The second goal was motivated by the concerns among some Company officials about being seen as foreign rulers. They argued that the company should try to win over its subjects by outdoing the region's previous rulers in the support of indigenous learning. Guided by this belief, the Benares Sanskrit College was founded in Varanasi in 1791 during the administration of Lord Cornwallis. The promotion of knowledge of Asia had attracted scholars as well to the company's service. Earlier, in 1784, the Asiatick Society had been founded in Calcutta by William Jones, a puisne judge in the newly established Supreme Court of Bengal. Soon, Jones was to advance his famous thesis on the common origin of Indo-European languages.
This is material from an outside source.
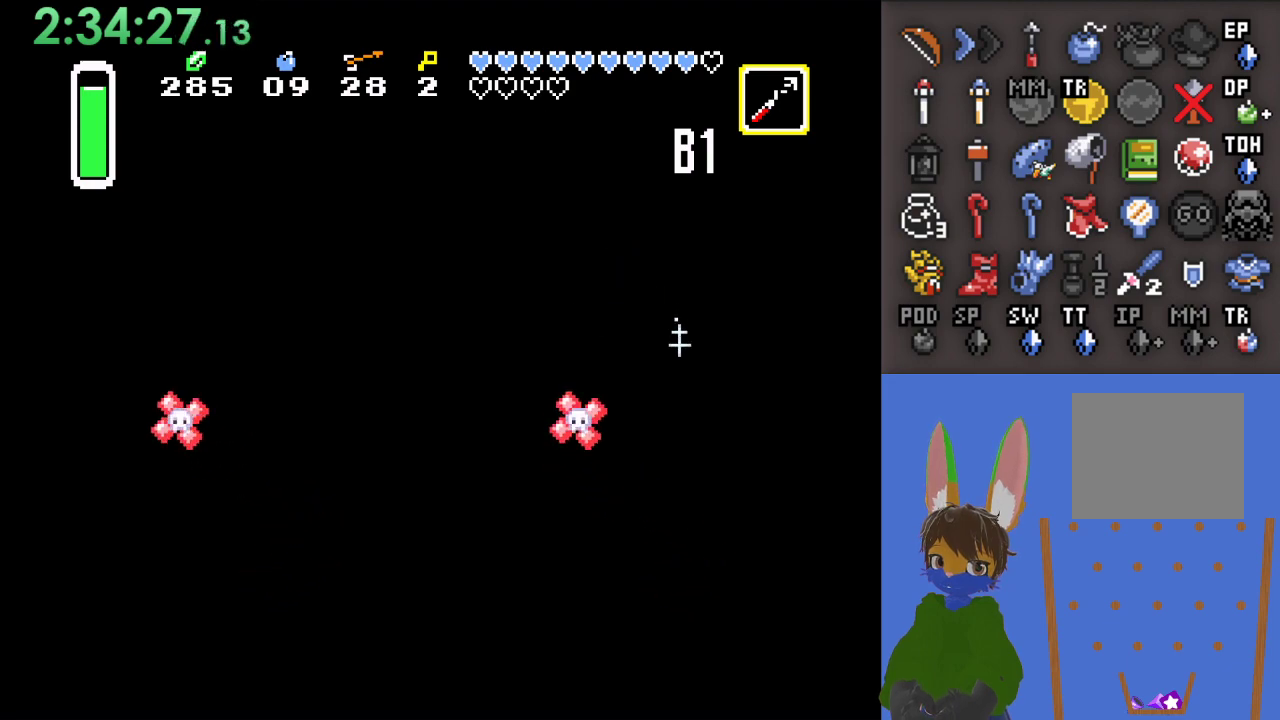
{"buttons": [], "left_stick": "down", "right_stick": "center", "events": [[400, "CROSS", "up"], [433, "left_stick", "down"]]}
The third related goal grew out of the philosophy then current among some Company officials that they would themselves become better administrators if they were better versed in the languages and cultures of India. It led in 1800 to the founding of the College of Fort William, in Calcutta by Lord Wellesley, the then Governor-General. The college was later to play an important role both in the development of modern Indian languages and in the Bengal Renaissance. Advocates of these related goals were termed "Orientalists". The Orientalist group was led by Horace Hayman Wilson. Many leading Company officials, such as Thomas Munro and Montstuart Elphinstone, were influenced by the Orientalist ethos and felt that the company's government in India should be responsive to Indian expectations. The Orientalist ethos would prevail in education policy well into the 1820s, and was reflected in the founding of the Poona Sanskrit College in Pune in 1821 and the Calcutta Sanskrit College in 1824.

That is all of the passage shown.